• Ostia antica

    September 20, 2024 in Italy ⋅ ☀️ 20 °C

    I had a busy day yesterday. I left Claudio and Albertina's place in Milan at 8. I think I enjoyed this accommodation the most. Clean quiet comfortable bed and I found it very enjoyable chatting with Claudio whose English was very good. This was probably the most that I interacted with an Italian on the entire trip.

    I made it to the train station on the trolley car. I love trolley cars. I caught my 9 o'clock first class train to Rome. I have decided to splurge on up grading train tickets. For an extra 10 Euros one gets a much pleasanter experience and half the seats are empty. It was a 3 hour train ride from Milan to Rome. There is a moniter showing the speed and when we were outside urban areas we were doing 250 k/ hour.
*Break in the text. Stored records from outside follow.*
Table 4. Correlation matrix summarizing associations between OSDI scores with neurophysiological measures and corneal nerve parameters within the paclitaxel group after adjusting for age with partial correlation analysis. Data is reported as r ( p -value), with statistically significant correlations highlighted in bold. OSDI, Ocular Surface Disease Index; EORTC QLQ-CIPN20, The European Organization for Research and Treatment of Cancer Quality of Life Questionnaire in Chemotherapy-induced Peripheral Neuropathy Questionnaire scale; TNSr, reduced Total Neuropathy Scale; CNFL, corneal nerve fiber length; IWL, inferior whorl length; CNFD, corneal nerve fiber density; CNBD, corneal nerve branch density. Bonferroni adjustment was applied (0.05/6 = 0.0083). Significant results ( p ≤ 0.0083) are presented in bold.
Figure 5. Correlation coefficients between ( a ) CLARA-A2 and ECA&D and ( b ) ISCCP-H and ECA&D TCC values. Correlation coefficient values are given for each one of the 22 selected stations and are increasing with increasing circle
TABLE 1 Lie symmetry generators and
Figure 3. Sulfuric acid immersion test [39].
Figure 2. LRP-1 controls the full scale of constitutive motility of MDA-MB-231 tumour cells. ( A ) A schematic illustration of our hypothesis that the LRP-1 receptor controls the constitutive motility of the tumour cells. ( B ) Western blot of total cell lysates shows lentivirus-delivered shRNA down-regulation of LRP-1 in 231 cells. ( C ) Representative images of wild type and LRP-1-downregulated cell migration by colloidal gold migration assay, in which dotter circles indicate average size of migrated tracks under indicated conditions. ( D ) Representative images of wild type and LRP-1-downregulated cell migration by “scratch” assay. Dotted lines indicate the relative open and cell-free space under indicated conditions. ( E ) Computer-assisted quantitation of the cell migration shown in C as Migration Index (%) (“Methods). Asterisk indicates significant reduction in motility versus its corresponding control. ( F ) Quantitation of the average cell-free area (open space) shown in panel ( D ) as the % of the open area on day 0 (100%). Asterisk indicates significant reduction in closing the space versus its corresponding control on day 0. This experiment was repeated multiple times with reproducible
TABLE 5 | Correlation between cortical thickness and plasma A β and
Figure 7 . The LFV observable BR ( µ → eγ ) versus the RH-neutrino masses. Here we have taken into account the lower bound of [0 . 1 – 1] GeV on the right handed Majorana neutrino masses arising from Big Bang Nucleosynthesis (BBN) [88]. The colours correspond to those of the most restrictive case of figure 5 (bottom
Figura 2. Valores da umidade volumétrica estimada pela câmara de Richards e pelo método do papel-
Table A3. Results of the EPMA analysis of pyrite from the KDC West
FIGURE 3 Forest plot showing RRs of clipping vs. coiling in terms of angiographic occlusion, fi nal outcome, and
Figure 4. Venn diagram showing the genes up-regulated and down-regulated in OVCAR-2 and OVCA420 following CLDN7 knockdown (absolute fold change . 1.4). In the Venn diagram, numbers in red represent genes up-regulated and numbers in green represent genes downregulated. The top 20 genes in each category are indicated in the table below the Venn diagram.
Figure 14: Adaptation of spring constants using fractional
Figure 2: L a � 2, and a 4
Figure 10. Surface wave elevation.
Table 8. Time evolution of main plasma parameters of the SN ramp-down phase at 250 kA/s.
    I decided to spend my last night of the trip in Ostia Antica a community on the coast where the Tiber river flows into the Mediterranean. Ostia Antica is right by the airport and is also the location of a significant archeological site also known as Ostia Antica. In Roman times Ostia was the main port for Rome. Goods would be off loaded from ships in the Med into warehouses before being moved upriver on smaller vessels. It had been a very prosperous town. Unfortunately it's harbour silted up at the end of the 4th century and with the collapse of the Roman empire it had been abandoned to slowly be covered by silt with yearly floodings of the Tiber. It was rediscovered and excavated in the 19th century to reveal a beautiful bricked city preserved to the first and some second stories. It would appear that Roman buildings were typically 4 stories tall. The upper stories were probably mined for bricks as they hadn't been buried in silt. Walking around the site gave a reasonable feeling for what it was like living in a Roman city. Many floor mosaics were preserved and some wall paintings. They had many drawings of what the buildings in their intact state would have appeared like. They had a beautiful amphitheatre. I wandered around for three hours partly using an audio guide and partly using the posted signs to reconstruct life in the Roman era.

    I caught a bus back to Fumicinio where I am actually staying and had supper in with groceries from a local grocery store. It had been a long day. Fumicinio seemed a little more rougher and blue collar than Milan. My Air BnB was good. Clean quiet comfortable bed.